* [Your assignment]:
Search the entries below for the word "begin" and copy each line that has it.

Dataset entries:

___

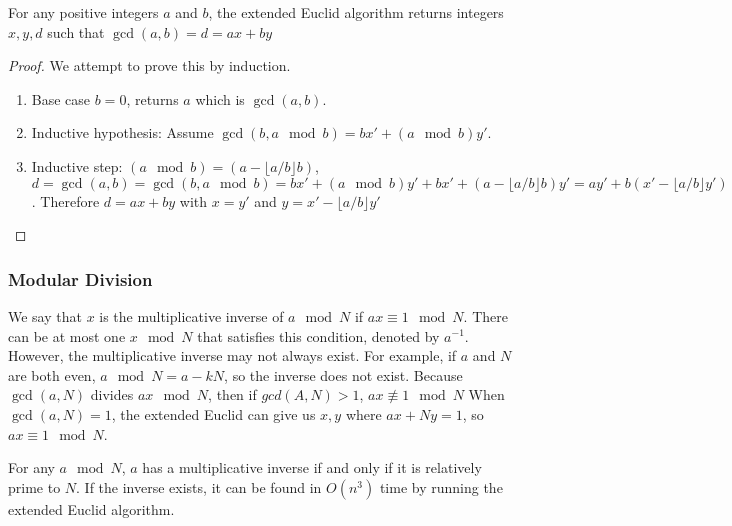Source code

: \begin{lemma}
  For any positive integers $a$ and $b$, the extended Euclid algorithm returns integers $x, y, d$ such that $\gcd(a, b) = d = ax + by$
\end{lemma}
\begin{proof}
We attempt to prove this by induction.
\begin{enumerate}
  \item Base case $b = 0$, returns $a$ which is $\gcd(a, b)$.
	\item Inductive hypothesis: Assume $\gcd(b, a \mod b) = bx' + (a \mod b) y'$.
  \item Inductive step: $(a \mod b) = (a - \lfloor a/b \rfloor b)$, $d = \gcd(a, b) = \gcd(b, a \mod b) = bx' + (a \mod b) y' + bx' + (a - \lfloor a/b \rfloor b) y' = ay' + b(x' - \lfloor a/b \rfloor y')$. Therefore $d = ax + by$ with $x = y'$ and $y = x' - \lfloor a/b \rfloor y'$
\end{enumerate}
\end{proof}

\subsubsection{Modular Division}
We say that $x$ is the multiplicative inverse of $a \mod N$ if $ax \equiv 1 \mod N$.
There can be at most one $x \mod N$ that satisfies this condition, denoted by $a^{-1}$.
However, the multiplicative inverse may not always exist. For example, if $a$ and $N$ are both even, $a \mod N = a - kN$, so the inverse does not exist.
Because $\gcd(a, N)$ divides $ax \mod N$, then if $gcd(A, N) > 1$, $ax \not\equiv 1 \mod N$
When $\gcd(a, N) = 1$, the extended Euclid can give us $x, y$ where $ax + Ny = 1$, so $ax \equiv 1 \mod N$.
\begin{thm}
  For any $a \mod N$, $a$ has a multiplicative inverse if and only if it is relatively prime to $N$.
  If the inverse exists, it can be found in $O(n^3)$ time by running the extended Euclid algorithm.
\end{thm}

___

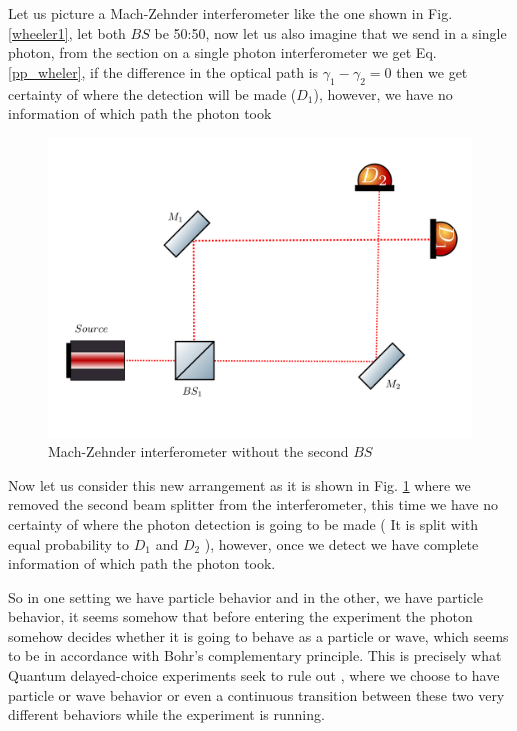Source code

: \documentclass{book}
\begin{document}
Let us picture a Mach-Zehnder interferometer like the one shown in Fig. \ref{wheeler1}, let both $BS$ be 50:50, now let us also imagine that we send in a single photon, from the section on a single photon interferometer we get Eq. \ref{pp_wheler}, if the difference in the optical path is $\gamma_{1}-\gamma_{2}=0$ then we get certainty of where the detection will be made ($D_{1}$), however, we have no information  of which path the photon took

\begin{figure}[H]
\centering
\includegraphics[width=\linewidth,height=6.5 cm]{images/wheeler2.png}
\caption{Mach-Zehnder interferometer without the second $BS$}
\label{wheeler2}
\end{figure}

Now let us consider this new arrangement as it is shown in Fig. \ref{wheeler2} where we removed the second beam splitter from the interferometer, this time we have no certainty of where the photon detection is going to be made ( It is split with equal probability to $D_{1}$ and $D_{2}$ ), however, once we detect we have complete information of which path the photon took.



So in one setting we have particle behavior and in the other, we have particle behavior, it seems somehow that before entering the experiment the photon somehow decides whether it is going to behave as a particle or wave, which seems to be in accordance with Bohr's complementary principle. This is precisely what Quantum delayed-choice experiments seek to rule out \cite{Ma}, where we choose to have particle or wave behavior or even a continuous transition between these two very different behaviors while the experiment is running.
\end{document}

___

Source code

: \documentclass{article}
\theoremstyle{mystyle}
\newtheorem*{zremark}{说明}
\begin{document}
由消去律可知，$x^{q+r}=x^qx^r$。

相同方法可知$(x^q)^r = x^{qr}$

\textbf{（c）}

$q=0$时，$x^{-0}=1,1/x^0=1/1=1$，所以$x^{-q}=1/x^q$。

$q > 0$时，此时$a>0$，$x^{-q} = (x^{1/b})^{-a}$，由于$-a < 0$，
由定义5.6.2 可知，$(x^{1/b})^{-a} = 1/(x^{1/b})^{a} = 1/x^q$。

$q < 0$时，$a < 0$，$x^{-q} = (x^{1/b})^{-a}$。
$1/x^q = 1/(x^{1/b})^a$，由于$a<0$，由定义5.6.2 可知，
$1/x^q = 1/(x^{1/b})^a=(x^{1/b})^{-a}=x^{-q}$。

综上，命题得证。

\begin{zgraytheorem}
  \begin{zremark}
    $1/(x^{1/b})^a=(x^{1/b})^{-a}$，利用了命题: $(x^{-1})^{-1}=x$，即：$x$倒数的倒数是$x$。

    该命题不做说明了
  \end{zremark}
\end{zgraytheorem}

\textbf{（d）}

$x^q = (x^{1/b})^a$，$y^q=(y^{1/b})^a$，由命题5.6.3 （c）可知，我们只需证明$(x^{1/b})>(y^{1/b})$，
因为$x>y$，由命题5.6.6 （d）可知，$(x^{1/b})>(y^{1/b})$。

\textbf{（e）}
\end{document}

___

* [Answer section]:
: \begin{lemma}
\begin{proof}
\begin{enumerate}
\begin{thm}
\begin{document}
\begin{figure}[H]
\begin{document}
\begin{zgraytheorem}
  \begin{zremark}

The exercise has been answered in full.